Paper No. 5
Presentation Time: 9:00 AM
STRATIGRAPHIC RECORD OF MIDDLE CAMPANIAN SEVIER-LARAMIDE TECTONIC AND CLIMATIC TRANSITION, SOUTHERN CORDILLERAN FORELAND BASIN AND SOUTHWESTERN LARAMIDE PROVINCE
LAWTON, Timothy F.1, CLINKSCALES, Christopher A.
2, EATON, Jeffery G.
3, GODFREY, Kari N.
3 and SCHELLENBACH, William L.
4, (1)Centro de Geociencias, Universidad Nacional Autónoma de México, Blvd. Juriquilla No. 3001, Querétaro, 76230, Mexico, (2)ConocoPhillips Co, 600 North Dairy Ashford, Houston, TX 77079, (3)Department of Geosciences, Weber State University, Department Of Geosciences, Ogden, UT 84408-2507, (4)Apache Corporation, 303 Veterans Airpark Ln, Midland, TX 79705-4561, tlawton@geociencias.unam.mx
Continental strata in the southern part of the Cordilleran foreland basin and intermontane basins of southern Arizona and New Mexico record sweeping changes in tectonic and climatic patterns in the southern Cordillera at the end of middle Campanian time. Coniacian to middle Campanian foreland-basin fill in southern Utah consists of two upward-coarsening fluvial successions capped by large-scale megafan systems whose rivers were fed by monsoonal precipitation. Stratigraphic cycles are 300-400-m intervals of fluvial strata distributed initially by axial rivers that drained topography south of the basin and subsequently by compositionally mature fluvial megafans, containing diverse detrital-zircon ages, shed directly from the Sevier orogenic belt. The younger megafan deposit is the capping sandstone member of the Wahweap Formation, which connected eastward with the Tarantula Mesa Sandstone in the Henry Basin, then part of the broader foreland basin, but now a Laramide structural basin on the west flank of the Monument upwarp. This voluminous younger megafan correlates with the Castlegate Sandstone, a comparable megafan deposit in central Utah.

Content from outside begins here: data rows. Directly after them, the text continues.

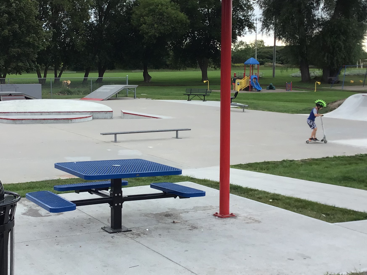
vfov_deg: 25.2
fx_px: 615
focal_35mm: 58
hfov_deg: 33.0
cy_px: 131
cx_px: 128
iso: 25
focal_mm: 3.3
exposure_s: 1/448
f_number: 2.4
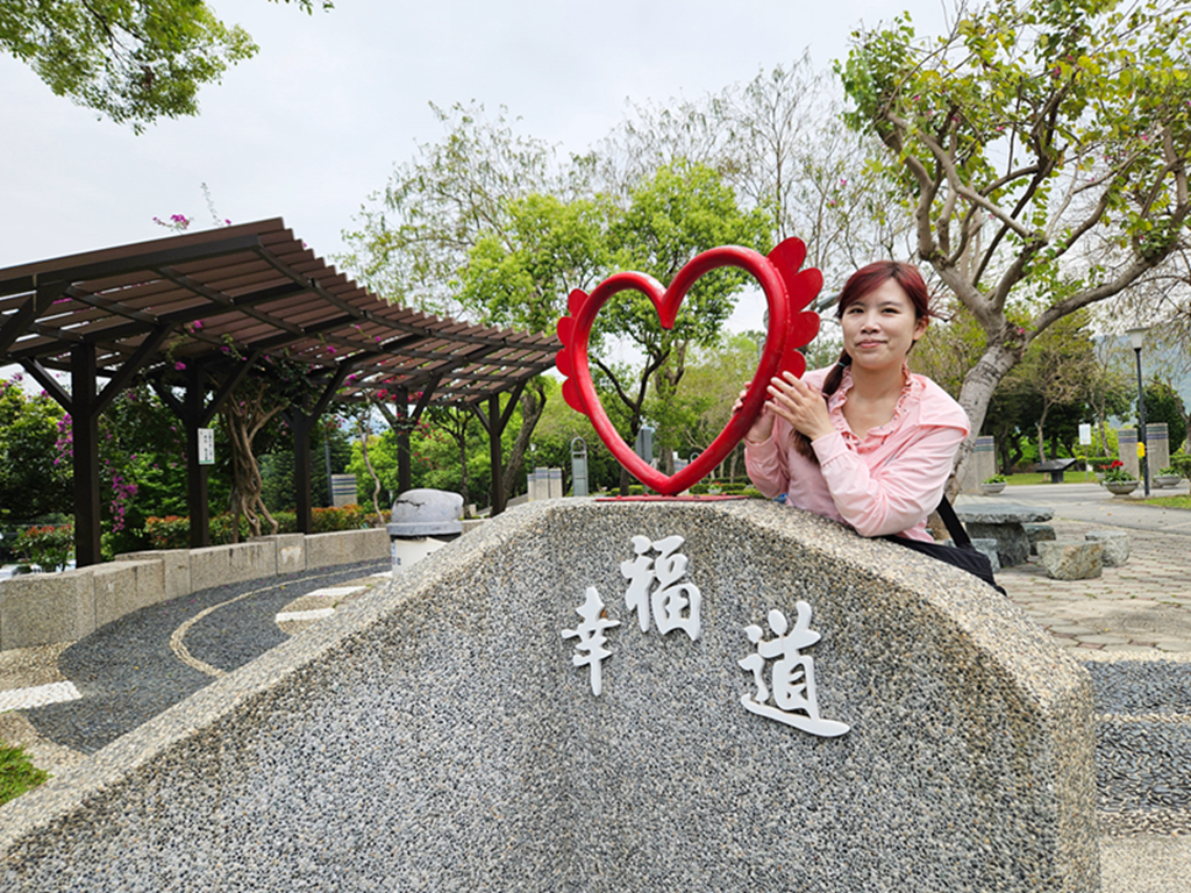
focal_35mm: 23
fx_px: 791
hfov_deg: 73.9
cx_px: 596
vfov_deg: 58.9
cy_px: 446
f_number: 1.8
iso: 25
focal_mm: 5.4
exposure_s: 1/569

Lithic sandstones of the overlying Kaiparowits Formation (~76-74 Ma) containing Mesoproterozoic and Mesozoic zircons were derived from the Mogollon highlands and arc terranes to the south and deposited in a Laramide basin formed during early partitioning of the foreland. Contemporary intermontane basins near the US-Mexico border in SE Arizona and SW New Mexico accumulated thick lacustrine deposits (Fort Crittenden and Ringbone formations) and attest to onset of significant topographic relief by late middle Campanian time.

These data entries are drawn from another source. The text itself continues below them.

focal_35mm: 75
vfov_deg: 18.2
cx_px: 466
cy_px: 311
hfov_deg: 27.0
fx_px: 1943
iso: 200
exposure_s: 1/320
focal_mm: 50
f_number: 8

Stratigraphic patterns indicate not only a shift from foreland basin to broken foreland but also waning influence of monsoonal precipitation in the Western Interior. We postulate that regional precipitation patterns which developed upon connection of the Gulf of Mexico and interior seaway near the end of Early Cretaceous time were altered by newly-formed southwestern Laramide uplifts, such that monsoonal moisture, previously delivered to Utah by north-flowing summertime air masses and backstopped by eastward-advancing thrust-belt topography, was instead partially captured in Laramide intermontane basins of the Southwest.